By STEVEN WINE
AP Sports Writer
MIAMI (AP) — Miami Marlins rookie Adam Conley knows exactly how much run support he received in his first three major league starts.
"Yeah — 14, 14 and nine," he said.
He also knows his good fortune was bound to end, and it did Sunday.
Philadelphia rookie Aaron Nola pitched a career-high eight innings and allowed only one runner to advance beyond first base, helping the Phillies beat Conley and the Marlins 2-0 to tighten the race for next year’s top draft pick.
By winning the final three games in the four-game series, the Phillies moved into a tie with Miami for the worst record in the majors (50-74). Philadelphia is 21-12 since the All-Star break.
Conley (1-1) allowed one run while pitching a career-high six innings. He walked four, but the Phillies went 0 for 5 with runners in scoring position against him.
The left-hander retired the final seven batters he faced.
"Today started out pretty rough," he said, "but I was able to find some momentum toward the end."
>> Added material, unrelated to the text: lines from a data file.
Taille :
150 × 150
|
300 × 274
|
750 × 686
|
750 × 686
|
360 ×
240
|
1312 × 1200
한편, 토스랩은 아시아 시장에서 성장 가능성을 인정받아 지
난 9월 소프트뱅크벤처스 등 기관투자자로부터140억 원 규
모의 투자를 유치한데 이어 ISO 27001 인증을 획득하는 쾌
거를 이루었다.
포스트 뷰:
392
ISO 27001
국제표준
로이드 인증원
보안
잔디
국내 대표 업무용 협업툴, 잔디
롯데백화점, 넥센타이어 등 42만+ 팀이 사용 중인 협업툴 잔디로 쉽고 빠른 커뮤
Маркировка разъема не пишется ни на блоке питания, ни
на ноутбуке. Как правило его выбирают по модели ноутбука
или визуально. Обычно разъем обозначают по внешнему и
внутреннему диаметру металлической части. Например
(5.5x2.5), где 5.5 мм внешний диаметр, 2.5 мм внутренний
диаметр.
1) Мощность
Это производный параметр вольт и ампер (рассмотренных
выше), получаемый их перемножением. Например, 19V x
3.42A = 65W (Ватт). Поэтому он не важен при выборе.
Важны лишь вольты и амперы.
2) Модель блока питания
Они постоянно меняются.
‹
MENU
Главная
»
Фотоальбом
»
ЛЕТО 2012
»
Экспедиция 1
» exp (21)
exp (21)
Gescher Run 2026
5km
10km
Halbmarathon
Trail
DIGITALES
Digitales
But for a change, the Marlins’ bats didn’t give Conley any help.
"It’s not going to happen every time for us," he said, "but the mission is still the same."
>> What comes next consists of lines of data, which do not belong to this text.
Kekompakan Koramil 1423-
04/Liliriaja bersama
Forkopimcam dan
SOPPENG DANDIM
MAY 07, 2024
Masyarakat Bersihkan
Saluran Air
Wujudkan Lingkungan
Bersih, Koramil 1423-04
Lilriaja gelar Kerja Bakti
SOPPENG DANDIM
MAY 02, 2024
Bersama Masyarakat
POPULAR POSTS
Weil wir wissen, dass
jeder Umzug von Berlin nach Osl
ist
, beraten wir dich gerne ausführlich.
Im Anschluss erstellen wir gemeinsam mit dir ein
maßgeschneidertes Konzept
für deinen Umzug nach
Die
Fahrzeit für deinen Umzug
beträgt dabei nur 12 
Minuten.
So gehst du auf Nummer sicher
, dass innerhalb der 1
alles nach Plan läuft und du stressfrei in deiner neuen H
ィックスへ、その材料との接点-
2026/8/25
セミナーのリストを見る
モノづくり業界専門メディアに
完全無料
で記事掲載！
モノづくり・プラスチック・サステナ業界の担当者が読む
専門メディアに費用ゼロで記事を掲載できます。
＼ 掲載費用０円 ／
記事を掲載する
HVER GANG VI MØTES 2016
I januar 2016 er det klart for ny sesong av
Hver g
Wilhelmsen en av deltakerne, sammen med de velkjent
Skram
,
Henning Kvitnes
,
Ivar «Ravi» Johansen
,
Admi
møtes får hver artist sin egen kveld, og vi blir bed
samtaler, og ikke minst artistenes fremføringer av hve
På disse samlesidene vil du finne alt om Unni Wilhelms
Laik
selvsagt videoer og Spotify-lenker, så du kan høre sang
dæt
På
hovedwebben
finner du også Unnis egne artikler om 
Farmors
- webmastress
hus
Miami scored a total of three runs in the final three games of the series.
"To waste good starting pitching is frustrating," manager Dan Jennings said.
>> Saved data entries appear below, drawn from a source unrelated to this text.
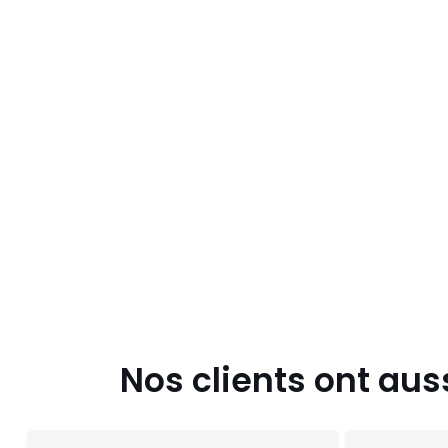
Nos clients ont aus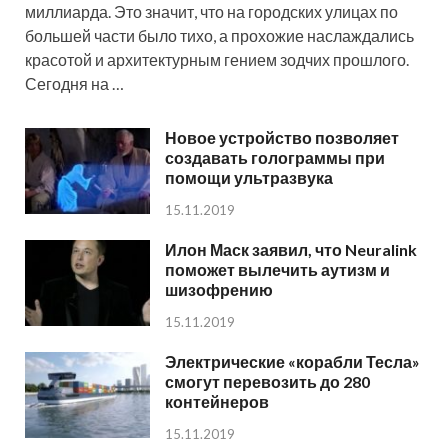
миллиарда. Это значит, что на городских улицах по
большей части было тихо, а прохожие наслаждались
красотой и архитектурным гением зодчих прошлого.
Сегодня на …
Новое устройство позволяет
создавать голограммы при
помощи ультразвука
15.11.2019
Илон Маск заявил, что Neuralink
поможет вылечить аутизм и
шизофрению
15.11.2019
Электрические «корабли Тесла»
смогут перевозить до 280
контейнеров
15.11.2019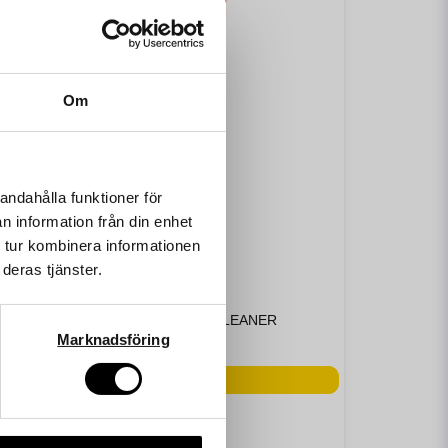
Om
andahålla funktioner för
n information från din enhet
 tur kombinera informationen
deras tjänster.
MEGUIARS
HOT RIMS BLACK WHEEL CLEANER
Marknadsföring
279 kr
LÄGG I VARUKORGEN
Nola (4-1) allowed three hits, walked two and struck out six while throwing a career-high 100 pitches. The Phillies’ 2014 first-round draft choice lowered his ERA to 3.59 and improved to 4-0 in his past six starts.
The Marlins managed only three singles off the right-hander.
"We just couldn’t figure out Nola. He pitched a heck of a game," Jennings said. "He’s got a good breaking ball he commands, and he commanded it all day — a wide sweeping breaking ball."
Nola, who has benefited from excellent run support since he joined the Phils, this time made do with only a little help. Catcher Cameron Rupp hit his fifth home run and threw out two runners trying to steal. Aaron Altherr drove in the other run with a sacrifice fly.
Ken Giles pitched a perfect ninth for his 10th save in 13 chances, completing the Phillies’ fifth shutout this year.
"We’re having fun playing," Rupp said. "We’re loose and everybody’s playing well, and that makes it a lot easier to come to the ballpark."
Miami’s Dee Gordon, who came into the game leading the majors in batting and hits, went 1 for 4 to drop his average to .335.
The game drew a crowd of 22,693 on Dontrelle Willis and Juan Pierre Day to honor two members of the Marlins’ 2003 World Series championship team. Among those not attending was Willis, who canceled because of a conflict.
RHP Tom Koehler (8-11, 4.02) is scheduled to start Monday for the Marlins when they open a four-game series at home against Pittsburgh and LHP J.A. Happ (1-1, 2.87). The Pirates swept an earlier three-game set between the two teams.